In contrast, Trump’s allegations of fraud in the election itself lacked substance. Investigations by the secretary of state’s office, the GBI and the FBI have discredited almost all fraud allegations. Three ballot counts showed similar results, with Democrat Joe Biden defeating Trump in Georgia by about 12,000 votes. Judges threw out dozens of lawsuits by Trump and his supporters.

“The biggest difference, obviously, is that Donald Trump continues to say that in fact he is the rightful winner of the election,” said Amy Steigerwalt, a political science professor at Georgia State University. “Stacey Abrams didn’t continue to suggest that she was going to be rightfully installed as governor or that all of the election results were going to be overturned.”

But Abrams’ critics say she created the blueprint for sowing doubt in election results with her constant emphasis on voting problems in a state with record turnout, automatic voter registration, no-excuse absentee voting and three weeks of early voting.

Republican consultant Chip Lake said Abrams set a precedent for raising questions about election integrity.

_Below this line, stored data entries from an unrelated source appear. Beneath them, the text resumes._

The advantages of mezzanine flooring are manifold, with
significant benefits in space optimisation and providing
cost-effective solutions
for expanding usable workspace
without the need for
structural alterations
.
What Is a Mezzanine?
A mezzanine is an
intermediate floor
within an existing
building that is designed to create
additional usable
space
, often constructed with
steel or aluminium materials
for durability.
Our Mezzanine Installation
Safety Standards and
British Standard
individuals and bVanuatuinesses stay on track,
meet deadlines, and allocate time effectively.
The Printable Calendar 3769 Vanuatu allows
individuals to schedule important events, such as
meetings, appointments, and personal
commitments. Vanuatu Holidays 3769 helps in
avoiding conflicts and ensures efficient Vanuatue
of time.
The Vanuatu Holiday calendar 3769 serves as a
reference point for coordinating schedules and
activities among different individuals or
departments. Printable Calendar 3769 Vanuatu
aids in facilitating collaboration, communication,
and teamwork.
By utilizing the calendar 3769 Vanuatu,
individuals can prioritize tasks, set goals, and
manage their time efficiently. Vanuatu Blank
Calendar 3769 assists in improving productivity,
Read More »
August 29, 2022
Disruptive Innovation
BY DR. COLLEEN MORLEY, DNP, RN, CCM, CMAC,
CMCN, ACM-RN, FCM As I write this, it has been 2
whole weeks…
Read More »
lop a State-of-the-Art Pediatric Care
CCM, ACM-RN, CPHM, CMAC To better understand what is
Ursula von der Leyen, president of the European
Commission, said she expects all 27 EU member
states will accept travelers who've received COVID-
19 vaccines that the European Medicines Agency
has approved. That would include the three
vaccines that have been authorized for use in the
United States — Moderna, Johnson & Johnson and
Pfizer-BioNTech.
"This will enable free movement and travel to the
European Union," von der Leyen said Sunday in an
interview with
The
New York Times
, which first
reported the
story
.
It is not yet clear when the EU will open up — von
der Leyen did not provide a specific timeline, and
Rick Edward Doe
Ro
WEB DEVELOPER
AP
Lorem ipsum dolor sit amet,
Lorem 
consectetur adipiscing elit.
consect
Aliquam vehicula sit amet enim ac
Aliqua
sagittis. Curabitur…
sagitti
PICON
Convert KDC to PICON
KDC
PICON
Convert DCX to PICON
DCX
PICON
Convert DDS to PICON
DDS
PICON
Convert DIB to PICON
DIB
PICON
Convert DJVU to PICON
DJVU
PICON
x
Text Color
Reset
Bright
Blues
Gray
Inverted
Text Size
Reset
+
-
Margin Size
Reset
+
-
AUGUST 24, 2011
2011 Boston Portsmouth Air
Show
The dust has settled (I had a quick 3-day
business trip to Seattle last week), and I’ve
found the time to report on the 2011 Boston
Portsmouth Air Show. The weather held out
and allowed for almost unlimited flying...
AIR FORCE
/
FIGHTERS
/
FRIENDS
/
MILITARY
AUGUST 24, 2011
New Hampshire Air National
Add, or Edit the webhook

“What Abrams did and what some people on the right are saying is ‘stop the steal.’ I don’t know if there’s any difference,” Lake said. “That’s going to be problematic for Stacey.”

Abrams has said she felt comfortable saying “I won” even though she didn’t, according to a 2019 interview with The New York Times Magazine. Abrams said she believed the election wasn’t fair because of Georgia’s voting practices.

After Abrams launched her candidacy this week, Kemp didn’t attack her voting rights record. Instead, Kemp accused her of “woke politics” with a liberal agenda.

But voting access and restrictions will be an inevitable battleground issues in the campaign leading up to Election Day on Nov. 8, just as they were in the previous election for governor four years ago.

“Stacey Abrams presented facts based on voters’ real experience in trying to make their voices heard,” Abrams spokesman Seth Bringman said. “Unless voters have access to the polls, they won’t have confidence in the system, and that is the very confidence that Stacey Abrams sought to restore.”

Abrams has made voting rights her core issue throughout her career, and she has fought Georgia voting policies that Kemp supported, first as secretary of state and now as governor. More than three years after filing a lawsuit opposing Georgia’s voting policies, a trial is scheduled for February.

Meanwhile, Kemp has supported Georgia’s new voting law that reduced ballot drop boxes, increased voter ID requirements for absentee voting, changed absentee ballot deadlines and enabled state takeovers of county election boards. Nine lawsuits contesting the law are pending, including one filed by the U.S. Department of Justice.